▸ **TASK INPUT**:

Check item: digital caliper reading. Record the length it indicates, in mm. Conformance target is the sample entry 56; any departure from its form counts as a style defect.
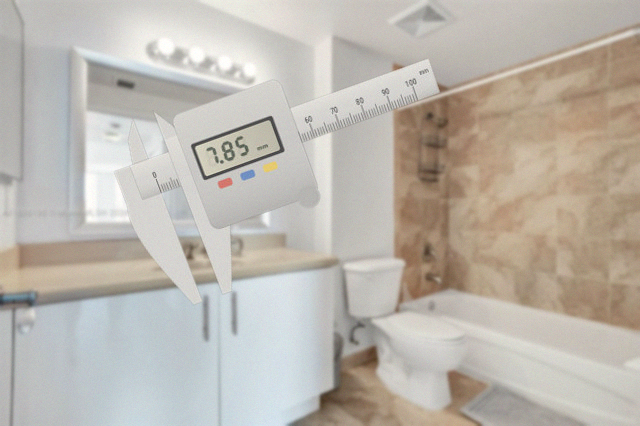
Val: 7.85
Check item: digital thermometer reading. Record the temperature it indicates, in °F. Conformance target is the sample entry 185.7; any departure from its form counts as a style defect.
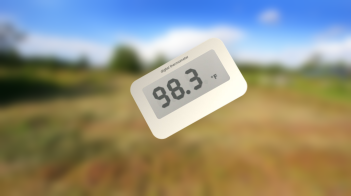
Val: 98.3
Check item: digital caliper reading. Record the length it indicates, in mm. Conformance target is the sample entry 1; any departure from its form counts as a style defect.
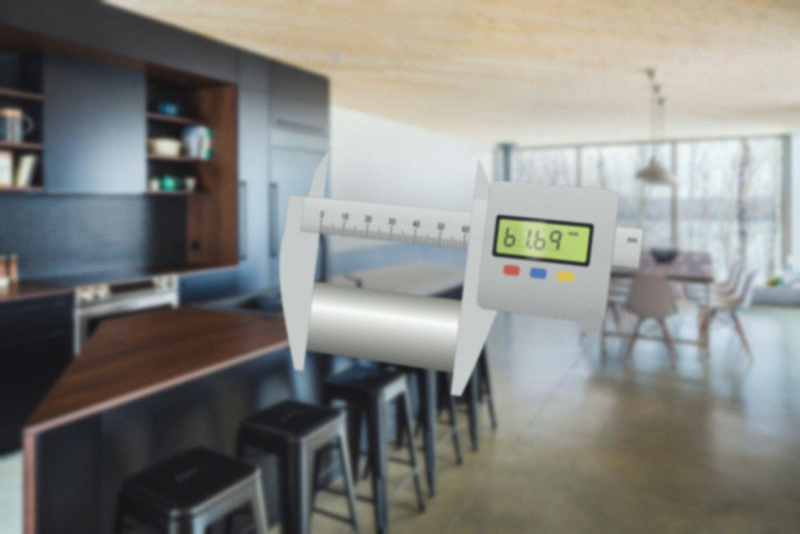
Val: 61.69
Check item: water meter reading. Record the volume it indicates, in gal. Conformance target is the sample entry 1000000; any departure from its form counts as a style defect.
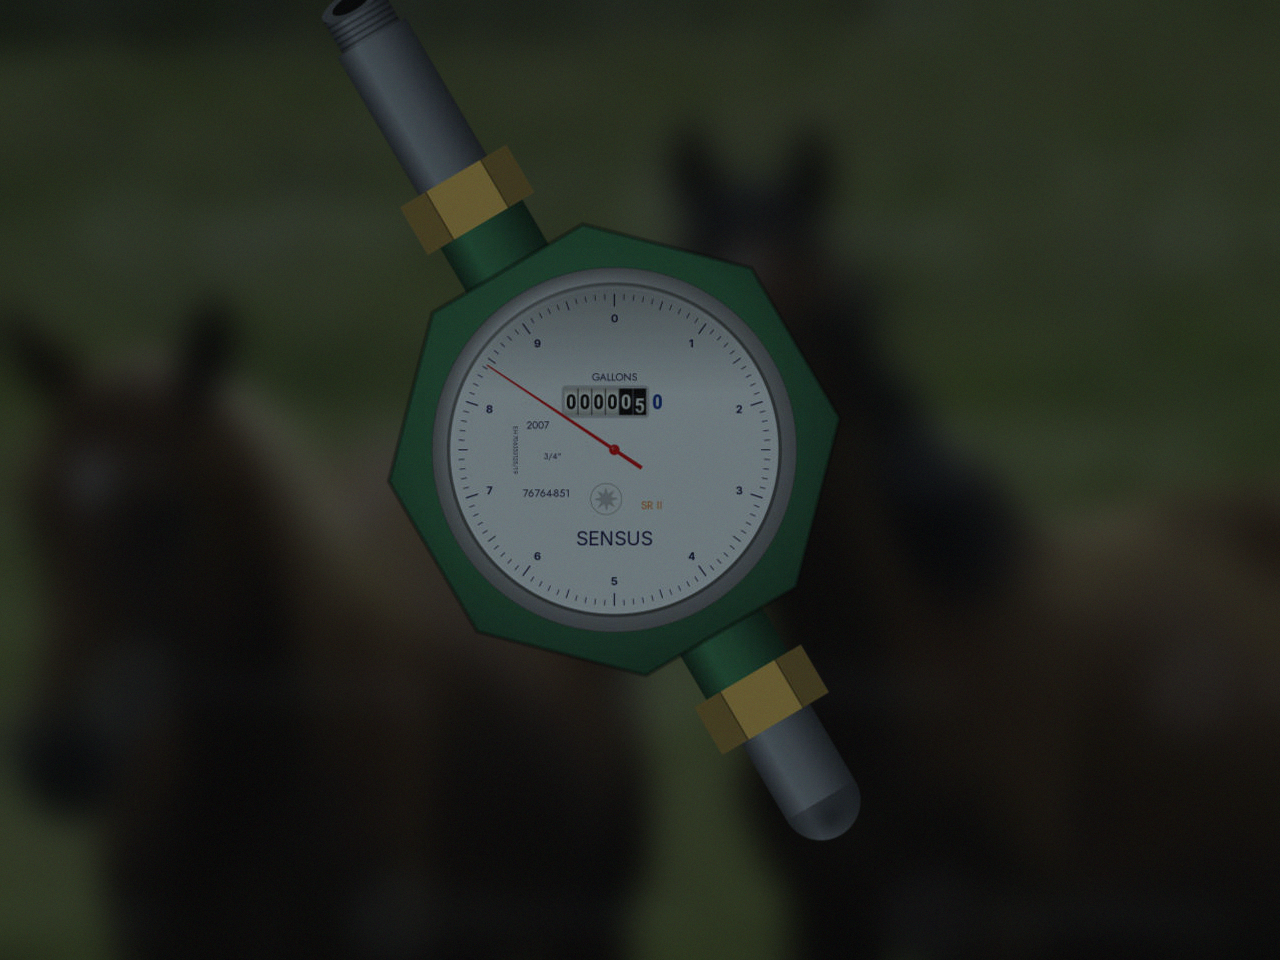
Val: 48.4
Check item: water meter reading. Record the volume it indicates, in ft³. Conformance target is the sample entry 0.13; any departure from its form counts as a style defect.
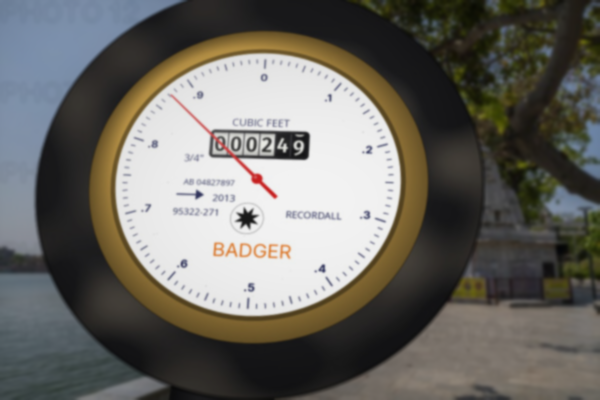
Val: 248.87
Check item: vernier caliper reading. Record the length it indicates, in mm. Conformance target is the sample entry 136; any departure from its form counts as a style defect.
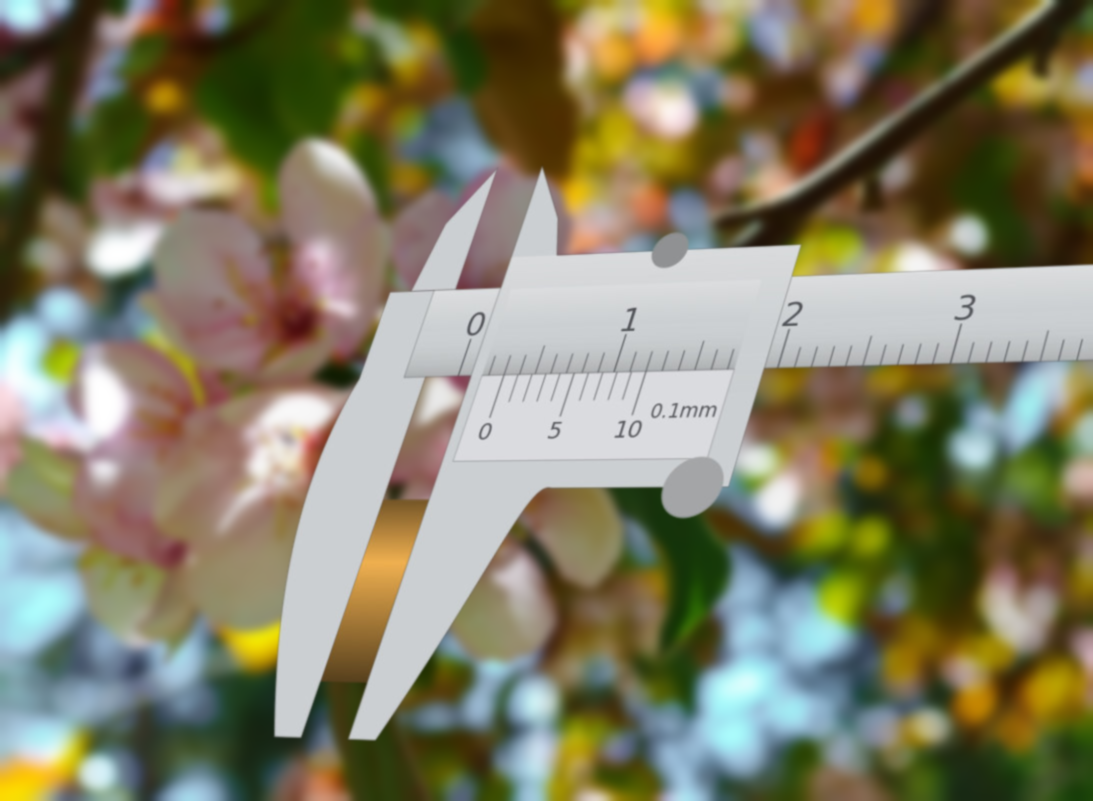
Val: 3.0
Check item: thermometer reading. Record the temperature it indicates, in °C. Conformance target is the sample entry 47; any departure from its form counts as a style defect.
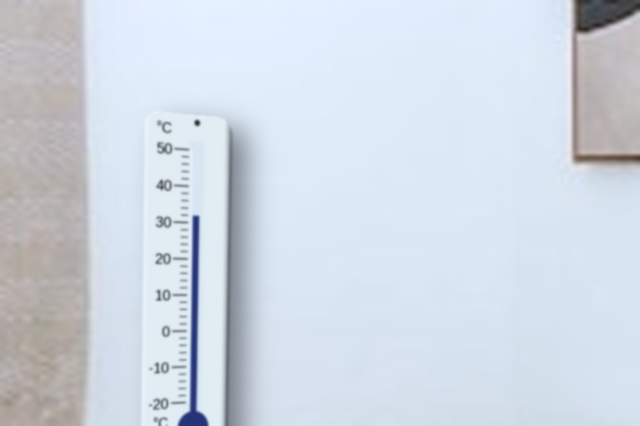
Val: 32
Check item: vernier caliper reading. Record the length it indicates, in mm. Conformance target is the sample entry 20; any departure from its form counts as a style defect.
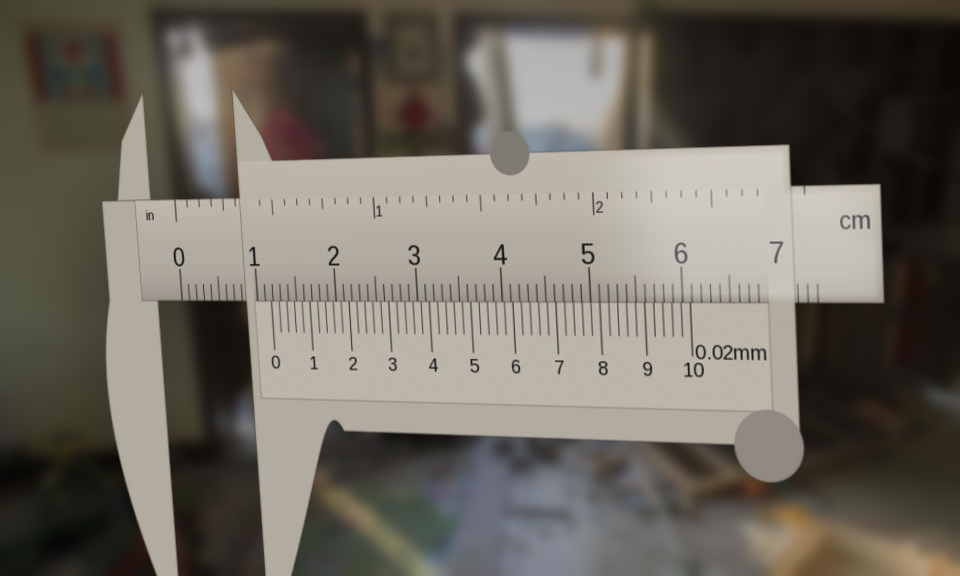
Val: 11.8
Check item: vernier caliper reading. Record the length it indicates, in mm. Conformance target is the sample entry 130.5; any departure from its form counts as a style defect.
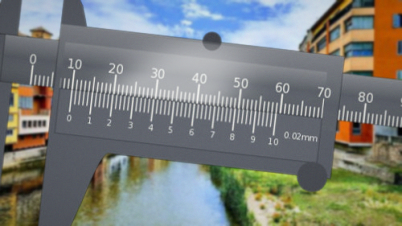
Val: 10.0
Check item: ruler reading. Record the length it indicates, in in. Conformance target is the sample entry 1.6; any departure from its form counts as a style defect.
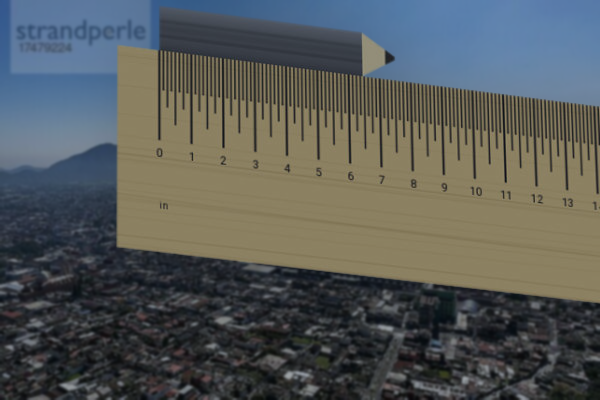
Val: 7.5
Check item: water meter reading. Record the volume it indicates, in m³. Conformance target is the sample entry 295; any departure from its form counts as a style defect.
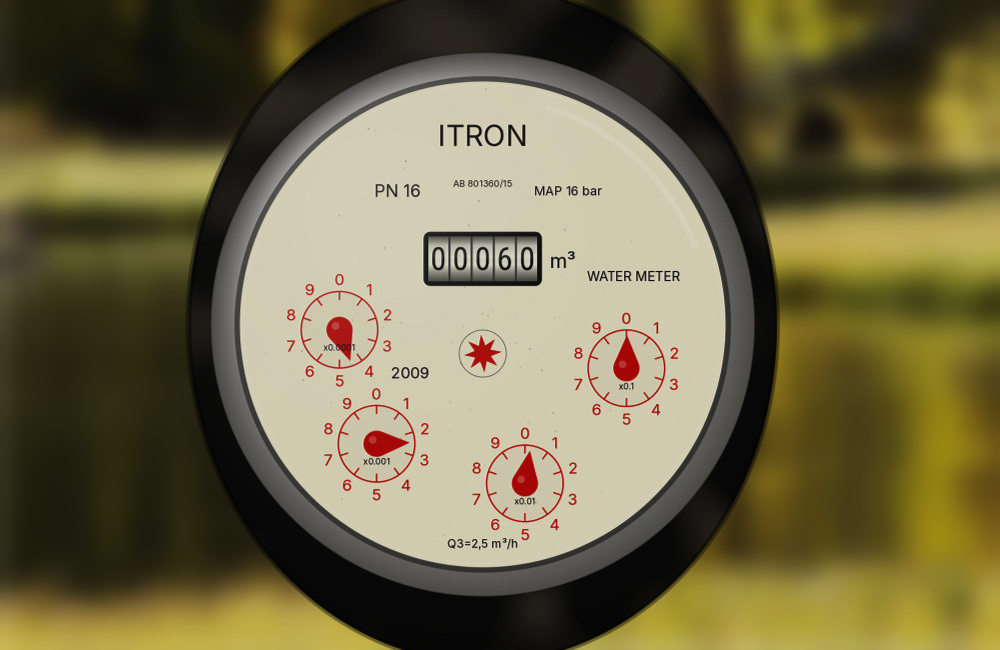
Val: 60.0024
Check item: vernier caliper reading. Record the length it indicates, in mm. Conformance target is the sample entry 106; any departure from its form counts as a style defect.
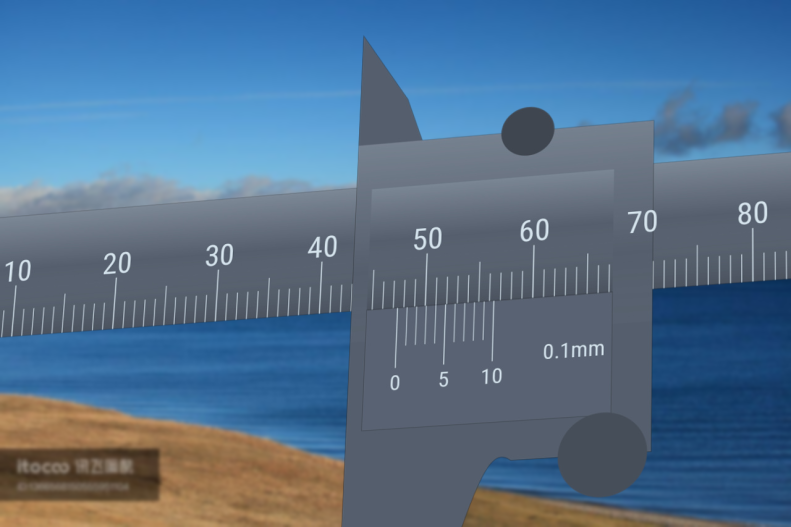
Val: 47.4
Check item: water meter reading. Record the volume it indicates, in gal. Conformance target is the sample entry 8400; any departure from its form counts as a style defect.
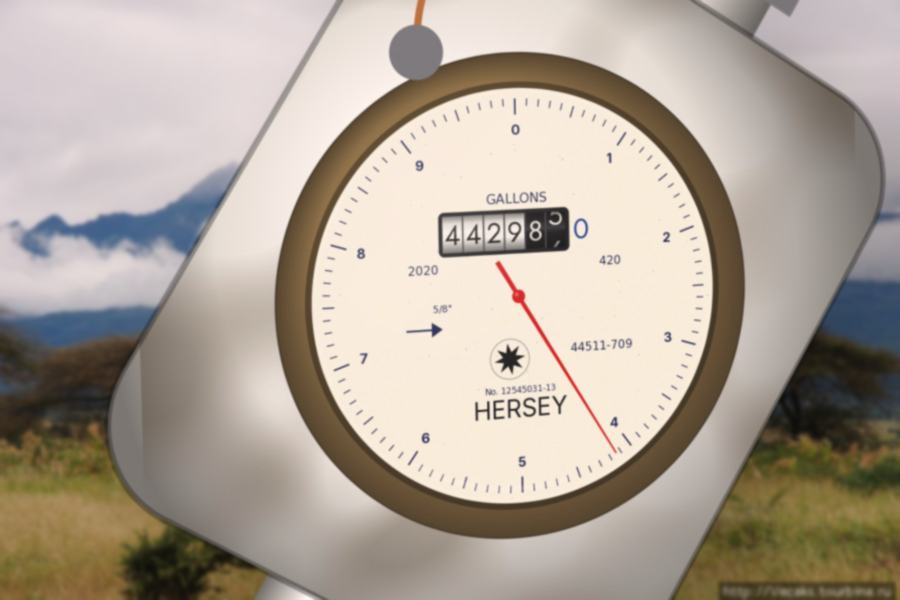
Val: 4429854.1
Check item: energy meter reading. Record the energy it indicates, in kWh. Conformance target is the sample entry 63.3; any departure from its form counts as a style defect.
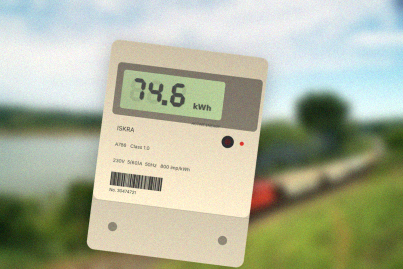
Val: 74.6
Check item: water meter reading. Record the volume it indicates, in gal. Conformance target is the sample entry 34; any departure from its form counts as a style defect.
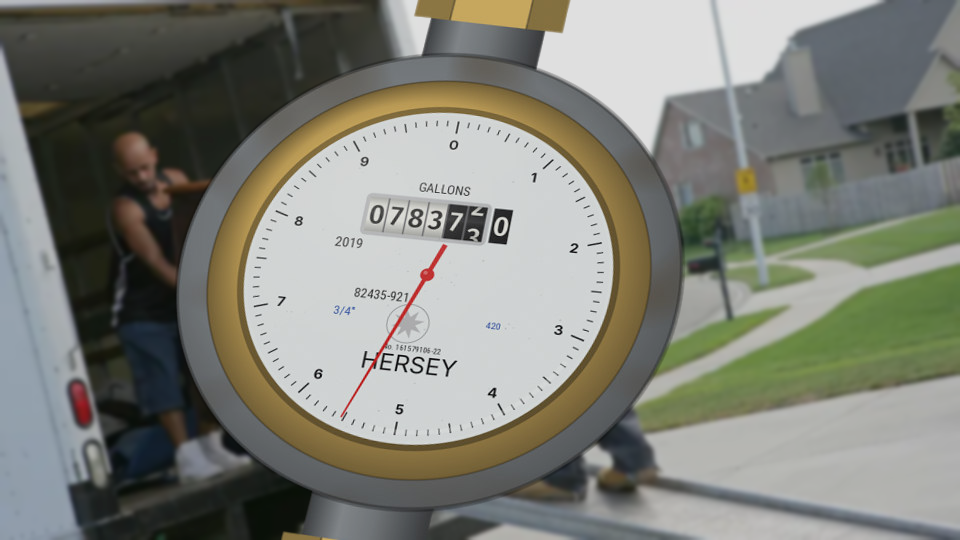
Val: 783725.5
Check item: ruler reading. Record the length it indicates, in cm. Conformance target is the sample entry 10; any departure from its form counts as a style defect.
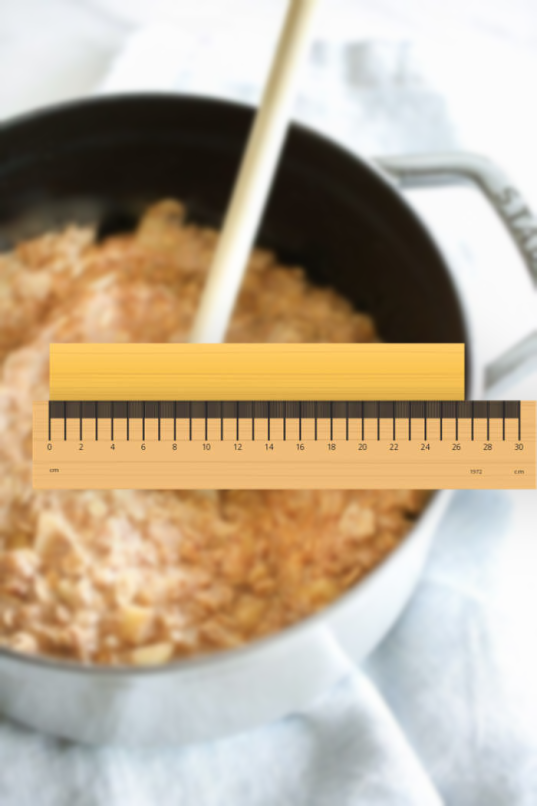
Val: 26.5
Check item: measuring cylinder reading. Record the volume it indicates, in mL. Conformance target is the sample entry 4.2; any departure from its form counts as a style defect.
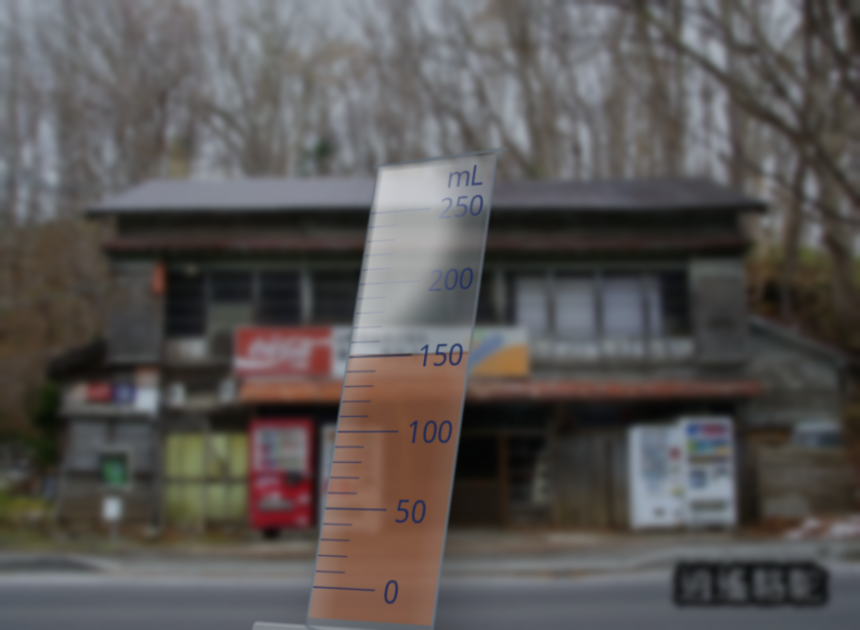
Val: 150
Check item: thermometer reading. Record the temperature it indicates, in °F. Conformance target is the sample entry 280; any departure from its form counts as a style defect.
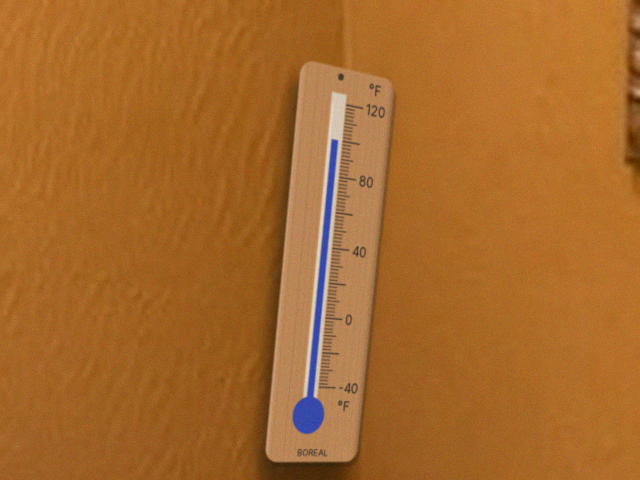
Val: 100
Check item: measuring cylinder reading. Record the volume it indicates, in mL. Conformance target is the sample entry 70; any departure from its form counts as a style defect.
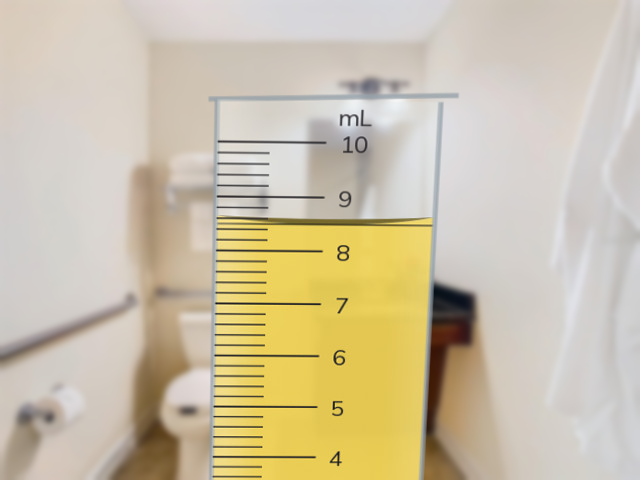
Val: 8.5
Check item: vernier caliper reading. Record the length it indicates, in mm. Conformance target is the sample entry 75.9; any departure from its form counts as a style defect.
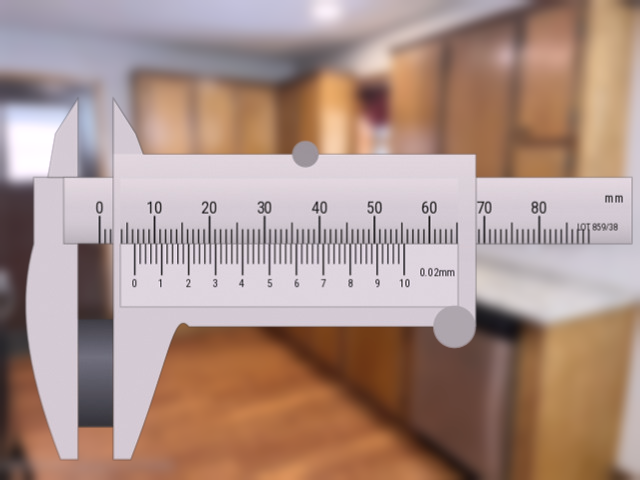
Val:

▸ **EXERCISE**:
Rewrite all the lines above as a JSON list of strings, one string per line, with blank lines skipped and the pictures left out.

▸ **PROBLEM SOLUTION**:
[
  "Check item: digital caliper reading. Record the length it indicates, in mm. Conformance target is the sample entry 56; any departure from its form counts as a style defect.",
  "Val: 7.85",
  "Check item: digital thermometer reading. Record the temperature it indicates, in °F. Conformance target is the sample entry 185.7; any departure from its form counts as a style defect.",
  "Val: 98.3",
  "Check item: digital caliper reading. Record the length it indicates, in mm. Conformance target is the sample entry 1; any departure from its form counts as a style defect.",
  "Val: 61.69",
  "Check item: water meter reading. Record the volume it indicates, in gal. Conformance target is the sample entry 1000000; any departure from its form counts as a style defect.",
  "Val: 48.4",
  "Check item: water meter reading. Record the volume it indicates, in ft³. Conformance target is the sample entry 0.13; any departure from its form counts as a style defect.",
  "Val: 248.87",
  "Check item: vernier caliper reading. Record the length it indicates, in mm. Conformance target is the sample entry 136; any departure from its form counts as a style defect.",
  "Val: 3.0",
  "Check item: thermometer reading. Record the temperature it indicates, in °C. Conformance target is the sample entry 47; any departure from its form counts as a style defect.",
  "Val: 32",
  "Check item: vernier caliper reading. Record the length it indicates, in mm. Conformance target is the sample entry 20; any departure from its form counts as a style defect.",
  "Val: 11.8",
  "Check item: vernier caliper reading. Record the length it indicates, in mm. Conformance target is the sample entry 130.5; any departure from its form counts as a style defect.",
  "Val: 10.0",
  "Check item: ruler reading. Record the length it indicates, in in. Conformance target is the sample entry 1.6; any departure from its form counts as a style defect.",
  "Val: 7.5",
  "Check item: water meter reading. Record the volume it indicates, in m³. Conformance target is the sample entry 295; any departure from its form counts as a style defect.",
  "Val: 60.0024",
  "Check item: vernier caliper reading. Record the length it indicates, in mm. Conformance target is the sample entry 106; any departure from its form counts as a style defect.",
  "Val: 47.4",
  "Check item: water meter reading. Record the volume it indicates, in gal. Conformance target is the sample entry 8400; any departure from its form counts as a style defect.",
  "Val: 4429854.1",
  "Check item: energy meter reading. Record the energy it indicates, in kWh. Conformance target is the sample entry 63.3; any departure from its form counts as a style defect.",
  "Val: 74.6",
  "Check item: water meter reading. Record the volume it indicates, in gal. Conformance target is the sample entry 34; any departure from its form counts as a style defect.",
  "Val: 783725.5",
  "Check item: ruler reading. Record the length it indicates, in cm. Conformance target is the sample entry 10; any departure from its form counts as a style defect.",
  "Val: 26.5",
  "Check item: measuring cylinder reading. Record the volume it indicates, in mL. Conformance target is the sample entry 4.2; any departure from its form counts as a style defect.",
  "Val: 150",
  "Check item: thermometer reading. Record the temperature it indicates, in °F. Conformance target is the sample entry 280; any departure from its form counts as a style defect.",
  "Val: 100",
  "Check item: measuring cylinder reading. Record the volume it indicates, in mL. Conformance target is the sample entry 70; any departure from its form counts as a style defect.",
  "Val: 8.5",
  "Check item: vernier caliper reading. Record the length it indicates, in mm. Conformance target is the sample entry 75.9; any departure from its form counts as a style defect.",
  "Val:"
]